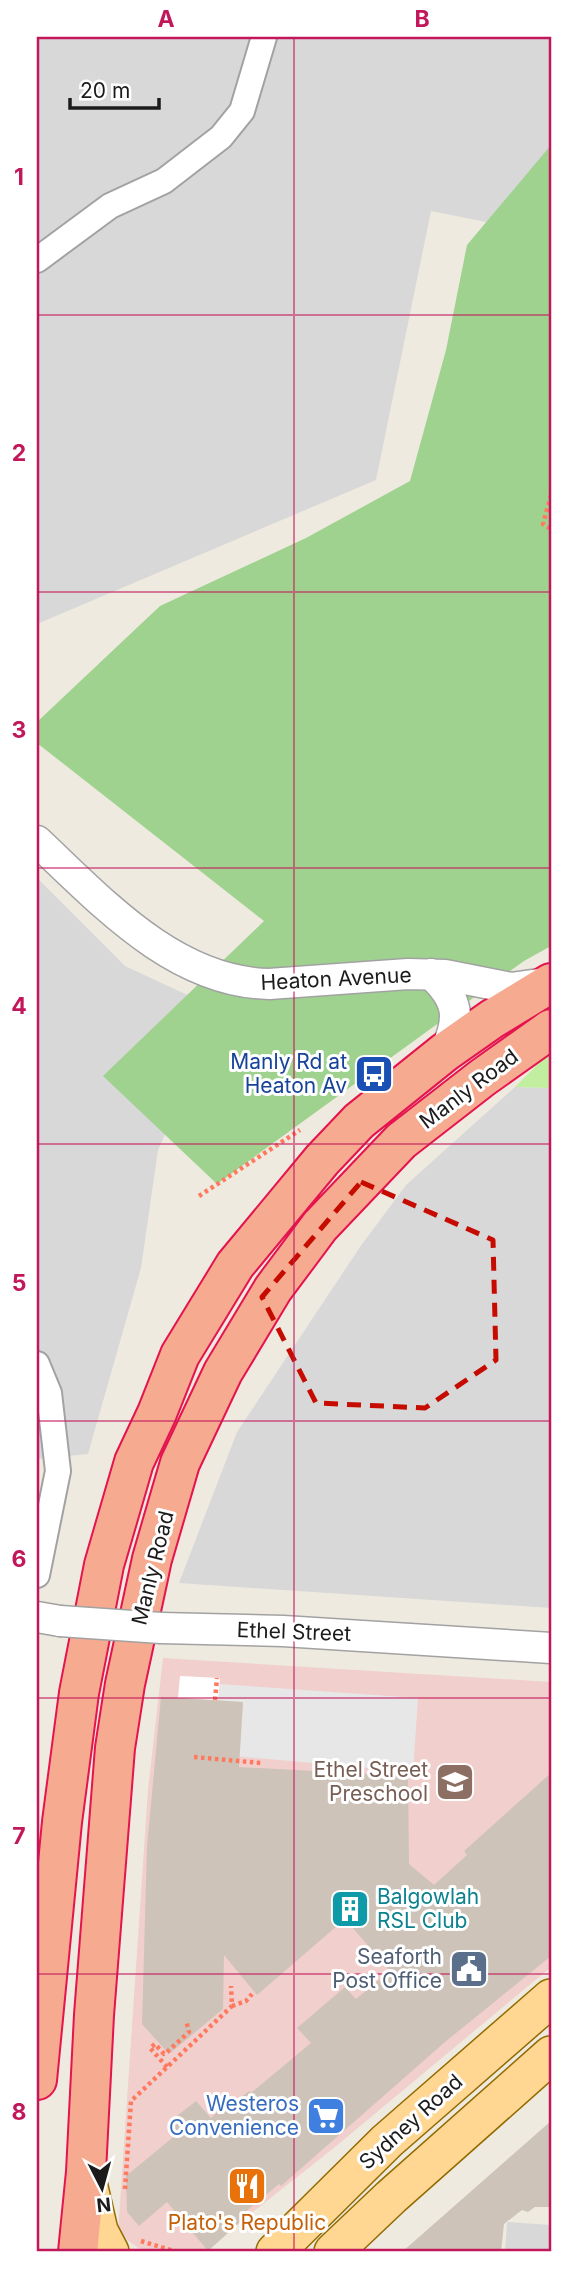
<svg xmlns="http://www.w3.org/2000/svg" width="588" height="2289" font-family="Inter,sans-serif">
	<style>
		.residential { fill: #d9d8d8 }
		.commercial { fill: #f1cfcc }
		.grass { fill: #c1ee9f }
		.forest { fill: #9fd28f }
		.parking { fill: #e7e7e7 }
		.pier { fill: #fff }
		.building { fill: #cec3b8 }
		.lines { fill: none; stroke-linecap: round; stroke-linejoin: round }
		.minor-casing { stroke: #a2a2a2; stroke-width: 28 }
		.tertiary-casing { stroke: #a2a2a2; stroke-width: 33 }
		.primary-casing { stroke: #926b00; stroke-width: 40 }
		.trunk-casing { stroke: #e5134e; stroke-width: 42 }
		.path { stroke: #ff795f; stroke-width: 4.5; stroke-dasharray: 3.5 3.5; stroke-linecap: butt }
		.minor { stroke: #fff; stroke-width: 24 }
		.tertiary { stroke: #fff; stroke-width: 30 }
		.primary { stroke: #ffd793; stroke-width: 37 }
		.trunk { stroke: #f6aa90; stroke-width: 38 }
		.tertiary-bridge-casing { stroke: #a2a2a2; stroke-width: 33; stroke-linecap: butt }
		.tertiary-bridge { stroke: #fff; stroke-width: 30 }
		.marked { fill: none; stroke: #c60c00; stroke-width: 5; stroke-dasharray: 14 9; stroke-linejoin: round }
		.grid { fill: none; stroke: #c2185b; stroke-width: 2; stroke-opacity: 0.55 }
		.labels { text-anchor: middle; stroke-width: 6; stroke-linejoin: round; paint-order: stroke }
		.street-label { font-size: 21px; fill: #1b1b1b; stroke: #fff }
		.transit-label { font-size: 21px; fill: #164399; stroke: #fff; text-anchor: end }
		.education-label { font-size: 21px; fill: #785e54; stroke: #fff; text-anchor: end }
		.culture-label { font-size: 21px; fill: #0d838f; stroke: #fff; text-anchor: start }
		.service-label { font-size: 21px; fill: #4e5e75; stroke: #fff; text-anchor: end }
		.shop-label { font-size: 21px; fill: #366cbe; stroke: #fff; text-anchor: end }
		.food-label { font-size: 21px; fill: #c56008; stroke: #fff }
		.neatline { fill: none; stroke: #c2185b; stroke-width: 2.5 }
		.grid-label { font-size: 23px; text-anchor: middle; font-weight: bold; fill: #c2185b }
	</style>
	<rect width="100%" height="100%" fill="#eeeadf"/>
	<path class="residential" d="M37 37H551V160L537 232 431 211 376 480 37 624Z
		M37 878 125 966 222 1011 158 1150 141 1268 88 1454 37 1459Z
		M515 1087 551 1088V1608L179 1583 237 1432 360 1247 406 1185Z
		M507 2222 551 2225V2252H505Z"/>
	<path class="commercial" d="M163 1658 551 1682V1967L335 2147 202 2252H144L118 2233 148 1790Z"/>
	<path class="grass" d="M551 1053V1088L515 1087 546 1056Z"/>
	<path class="forest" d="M551 145V946L524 961 217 1184 103 1076 264 921 37 743V722L160 606 306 538 410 481 446 350 467 245Z"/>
	<path class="parking" d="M219 1684 418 1698 413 1772 233 1756 240 1745 243 1703 218 1700Z"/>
	<path class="pier" d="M180 1676 220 1678 218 1700 178 1698Z"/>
	<path class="building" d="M161 1697 243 1702 239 1767 408 1776 409 1864 434 1885 467 1855 464 1851 551 1773V1956L445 2042 281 2186 279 2184 244 2213 247 2216 208 2251 167 2202 139 2226 127 2212 126 2176 177 2134 168 2123 196 2101 211 2118 217 2112 219 2115 249 2091 251 2093 311 2043 297 2028 345 1987 356 1999 390 1971 345 1919 257 1995 224 1955 223 2009 169 2054 142 2024 147 1847Z
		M551 2121V2207H535L528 2212 522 2210 504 2224 501 2252H402Z"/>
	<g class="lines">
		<g class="minor-casing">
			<path id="minor" d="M37 260 110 206 164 181 221 137 242 111 264 37
				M37 1364 49 1393 58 1471 37 1575"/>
		</g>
		<g class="tertiary-casing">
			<path id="tertiary" d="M37 841C102 902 174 982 269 984L408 974 445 975 511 988 546 983
				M431 974C459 1000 461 1018 445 1052
				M37 1617 60 1621
				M161 1628 283 1631 551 1648"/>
		</g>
		<g class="primary-casing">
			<path id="primary" d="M88 2183 99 2231 110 2252
				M275 2252 387 2141 551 1998
				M333 2252 391 2197 551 2055"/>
		</g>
		<g class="trunk-casing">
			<path id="trunk" d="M37 2080 62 1822 79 1693 104 1565 134 1462 157 1413 180 1355 235 1265 322 1160 359 1121 445 1052 492 1019 551 983
				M78 2252 86 2172 94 2015 115 1748 125 1684 152 1559 180 1463 223 1372 273 1289 320 1226 401 1141 482 1078 551 1029"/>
		</g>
		<path class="path" d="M551 495 543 524 551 529
			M199 1196 300 1130
			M215 1700 217 1678
			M194 1757 261 1763
			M232 2006 246 2001 252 1994
			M167 2067 150 2048 155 2044 164 2054 167 2052 189 2032 186 2020
			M125 2189 131 2101 232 2006 231 1986
			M141 2241 177 2252"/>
		<use href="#minor" class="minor"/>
		<use href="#tertiary" class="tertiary"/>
		<use href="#primary" class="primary"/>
		<use href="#trunk" class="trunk"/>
		<g class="tertiary-bridge-casing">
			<path id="tertiary-bridge" d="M60 1621 161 1628"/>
		</g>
		<use href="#tertiary-bridge" class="tertiary-bridge"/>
	</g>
	<path class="marked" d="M361 1182 493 1240 496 1360 425 1408 316 1403 262 1297Z"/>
	<path class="grid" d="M294 37V2252M37 315H551M37 592H551M37 868H551M37 1144H551M37 1421H551M37 1698H551M37 1974H551"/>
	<defs>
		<g id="bus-square" transform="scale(2.0125)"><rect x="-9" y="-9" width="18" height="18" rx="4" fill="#1a4fb4" stroke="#fff"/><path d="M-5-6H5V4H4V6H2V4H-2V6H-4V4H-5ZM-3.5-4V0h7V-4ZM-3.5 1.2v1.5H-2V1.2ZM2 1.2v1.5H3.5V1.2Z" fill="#fff"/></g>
		<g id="school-square" transform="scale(2.0125)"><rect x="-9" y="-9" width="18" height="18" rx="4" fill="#8d6e63" stroke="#fff"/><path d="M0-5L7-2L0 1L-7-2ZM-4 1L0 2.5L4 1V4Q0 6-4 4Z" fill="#fff"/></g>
		<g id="building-square" transform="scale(2.0125)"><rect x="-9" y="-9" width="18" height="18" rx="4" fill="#0f9aa8" stroke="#fff"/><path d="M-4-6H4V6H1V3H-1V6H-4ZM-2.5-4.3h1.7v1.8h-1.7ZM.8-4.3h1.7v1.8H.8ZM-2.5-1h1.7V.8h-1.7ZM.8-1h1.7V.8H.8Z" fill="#fff"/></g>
		<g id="civic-square" transform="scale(2.0125)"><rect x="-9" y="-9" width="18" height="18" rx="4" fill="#5c6f8a" stroke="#fff"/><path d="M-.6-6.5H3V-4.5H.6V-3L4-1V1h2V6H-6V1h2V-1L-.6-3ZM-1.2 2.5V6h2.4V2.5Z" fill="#fff"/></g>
		<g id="supermarket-square" transform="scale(2.0125)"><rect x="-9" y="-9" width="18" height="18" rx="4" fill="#3f7fe0" stroke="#fff"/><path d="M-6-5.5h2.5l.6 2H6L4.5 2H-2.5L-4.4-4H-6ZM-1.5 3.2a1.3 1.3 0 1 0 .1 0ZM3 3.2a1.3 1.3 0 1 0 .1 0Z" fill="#fff"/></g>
		<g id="restaurant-square" transform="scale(2.0125)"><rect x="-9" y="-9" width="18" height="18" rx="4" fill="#e8710a" stroke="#fff"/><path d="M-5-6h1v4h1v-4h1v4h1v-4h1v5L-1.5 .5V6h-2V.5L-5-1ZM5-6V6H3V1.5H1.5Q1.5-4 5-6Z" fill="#fff"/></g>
	</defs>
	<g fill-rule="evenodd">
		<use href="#bus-square" x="374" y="1074"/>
		<use href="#school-square" x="455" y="1782"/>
		<use href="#building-square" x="350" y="1909"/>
		<use href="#civic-square" x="469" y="1969"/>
		<use href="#supermarket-square" x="326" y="2116"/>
		<use href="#restaurant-square" x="247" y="2186"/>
	</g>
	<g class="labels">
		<g class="street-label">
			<text transform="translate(336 979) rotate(-3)" y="7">Heaton Avenue</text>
			<text transform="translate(469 1089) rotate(-37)" y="7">Manly Road</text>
			<text transform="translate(153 1568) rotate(-76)" y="7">Manly Road</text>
			<text transform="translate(294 1632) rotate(2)" y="7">Ethel Street</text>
			<text transform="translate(411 2122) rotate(-42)" y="7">Sydney Road</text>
		</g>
		<g class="transit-label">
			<text x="347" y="1069">Manly Rd at<tspan x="347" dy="24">Heaton Av</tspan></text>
		</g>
		<g class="education-label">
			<text x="428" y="1777">Ethel Street<tspan x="428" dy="24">Preschool</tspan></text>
		</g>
		<g class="culture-label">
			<text x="377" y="1904">Balgowlah<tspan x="377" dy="24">RSL Club</tspan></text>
		</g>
		<g class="service-label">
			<text x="442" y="1964">Seaforth<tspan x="442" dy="24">Post Office</tspan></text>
		</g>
		<g class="shop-label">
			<text x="299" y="2111">Westeros<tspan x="299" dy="24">Convenience</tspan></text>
		</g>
		<g class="food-label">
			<text x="247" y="2230">Plato's Republic</text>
		</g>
	</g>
	<rect width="588" height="2289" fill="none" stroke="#ffffff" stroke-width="77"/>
	<g transform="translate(102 2188) rotate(174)" stroke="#ffffff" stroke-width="5" paint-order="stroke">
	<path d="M0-5L12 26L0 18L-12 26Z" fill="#1b1b1b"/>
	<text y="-10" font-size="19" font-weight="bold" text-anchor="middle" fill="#1b1b1b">N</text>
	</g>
	<path d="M70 98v10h89v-10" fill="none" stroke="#1b1b1b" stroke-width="3.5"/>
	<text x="80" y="98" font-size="21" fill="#1b1b1b" stroke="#ffffff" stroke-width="5" paint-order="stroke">20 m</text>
	<rect x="38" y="38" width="512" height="2212" class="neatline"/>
	<g class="grid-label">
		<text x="166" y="27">A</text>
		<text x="422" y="27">B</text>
		<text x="19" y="185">1</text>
		<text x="19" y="461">2</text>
		<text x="19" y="738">3</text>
		<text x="19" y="1014">4</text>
		<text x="19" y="1291">5</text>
		<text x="19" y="1567">6</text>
		<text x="19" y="1844">7</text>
		<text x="19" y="2120">8</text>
	</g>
</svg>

## WHAT YOU HAVE TO DO
Whenever a line of the data above includes the word "lines", copy that line.

## ANSWER TO THIS EXERCISE
		.lines { fill: none; stroke-linecap: round; stroke-linejoin: round }
	<g class="lines">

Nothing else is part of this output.